Another interesting juxtaposition is the placing of some stunning modern bronze sculptures scattered among the temples.
Another reason why this day was memorable is that I tasted real squid ink sauce for the first time - don't know why I've not tried it before, after all other great foods are black - like truffles. Oh my goodness, the flavour! Squid ink (Nero di Seppia) is not at all fishy but is perhaps best described as tasting of sea and umami. In any case, I've already put in an order to Sabato back home. . . I loved it, just hope I can recreate that flavour!
Whole marinated and grilled squid were a triumph, too - it's seafood heaven in this place; squid, octopus, mussels, and of course swordfish (marlin).
Away from the beaches you could be in a different country, and it's well worth while exploring some of the villages in the more inaccessible parts of the interior, as well as villages like Savoca, where 'The Godfather' was filmed.
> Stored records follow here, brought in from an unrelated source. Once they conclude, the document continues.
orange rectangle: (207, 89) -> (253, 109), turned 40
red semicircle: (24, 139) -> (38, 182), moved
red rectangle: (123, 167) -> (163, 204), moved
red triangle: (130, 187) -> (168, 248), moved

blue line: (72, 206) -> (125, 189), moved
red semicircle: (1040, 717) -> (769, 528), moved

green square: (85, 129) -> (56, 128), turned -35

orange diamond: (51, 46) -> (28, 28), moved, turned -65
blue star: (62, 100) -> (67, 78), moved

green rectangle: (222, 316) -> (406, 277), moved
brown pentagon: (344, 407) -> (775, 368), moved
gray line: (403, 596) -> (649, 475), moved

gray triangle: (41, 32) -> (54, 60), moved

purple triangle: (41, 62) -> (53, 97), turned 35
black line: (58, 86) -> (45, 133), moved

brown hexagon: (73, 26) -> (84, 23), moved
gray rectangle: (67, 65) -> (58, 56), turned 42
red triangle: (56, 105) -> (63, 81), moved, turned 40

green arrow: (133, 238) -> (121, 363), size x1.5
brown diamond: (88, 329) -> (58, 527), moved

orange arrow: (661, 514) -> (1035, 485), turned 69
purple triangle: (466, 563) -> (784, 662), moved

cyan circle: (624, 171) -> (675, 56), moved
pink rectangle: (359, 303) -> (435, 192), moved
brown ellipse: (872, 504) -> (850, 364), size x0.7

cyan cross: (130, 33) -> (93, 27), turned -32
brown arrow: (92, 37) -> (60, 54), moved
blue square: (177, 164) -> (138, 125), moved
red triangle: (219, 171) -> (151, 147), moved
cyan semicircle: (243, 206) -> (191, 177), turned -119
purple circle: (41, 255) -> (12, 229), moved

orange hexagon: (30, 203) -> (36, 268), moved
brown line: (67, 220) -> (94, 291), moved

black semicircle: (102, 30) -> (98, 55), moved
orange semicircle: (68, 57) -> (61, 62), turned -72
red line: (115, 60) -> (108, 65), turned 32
One of the absolute treasures of our week in Sicily was to be invited with our friends, Terry and Anne, to our host's home for lunch. Betti loves to cook and we'd already been advised that if Betti and Franco invite you for lunch, never under any circumstance turn it down. This turned out to be a great truth.
|Betti & Franco|
We've found the Italian people are, in general, very friendly, have a natural courtesy and a great sense of humour. In the case of Betti and Franco, they are also overwhelmingly generous and hospitable. This was no ordinary lunch.
First, there was a selection of appetisers
|Skewered black and green grapes with cheese, baby tomatoes stuffed with ricotta and herbs|
|Foccacia with delicious home made sundried tomatoes|
|A fingerfood quiche/pie, with onion and a bechamel sauce|
|Betti's sister Rina, who with Franco was Betti's support team|
Next, the pasta course; Betti made Pasta Norma, a penne with home made tomato sauce; sister Rina made a fresh anchovy, fennel, and tomato sauce, garnished with coconut thread. The Pasta Norma was delicious, and I thought the anchovy/fennel/tomato was a great flavour combination.
|Pasta Norma and penne with fresh anchovy, florence fennel, tomato and a coconut garnish|
Franco then dished up baked swordfish rolls topped with toasted breadcrumbs and accompanied by a caponata; a lovely combination of flavour, colour and texture.
|Silver service, of course|
|Baked swordfish rolls, with caponata|
I have to try to get hold of Betti's lemon sorbet recipe, it's the best I've ever tasted, and was served as a palate freshener after the fish.
And then, just to round off, was a superb grape and custard tart
And yes, I did eat it all. Needless to say, though, none of us were hungry again until after well into the night, and even then we didn't need much. Wonderful food, lovely people and what a treat to experience Sicilian hospitality like this.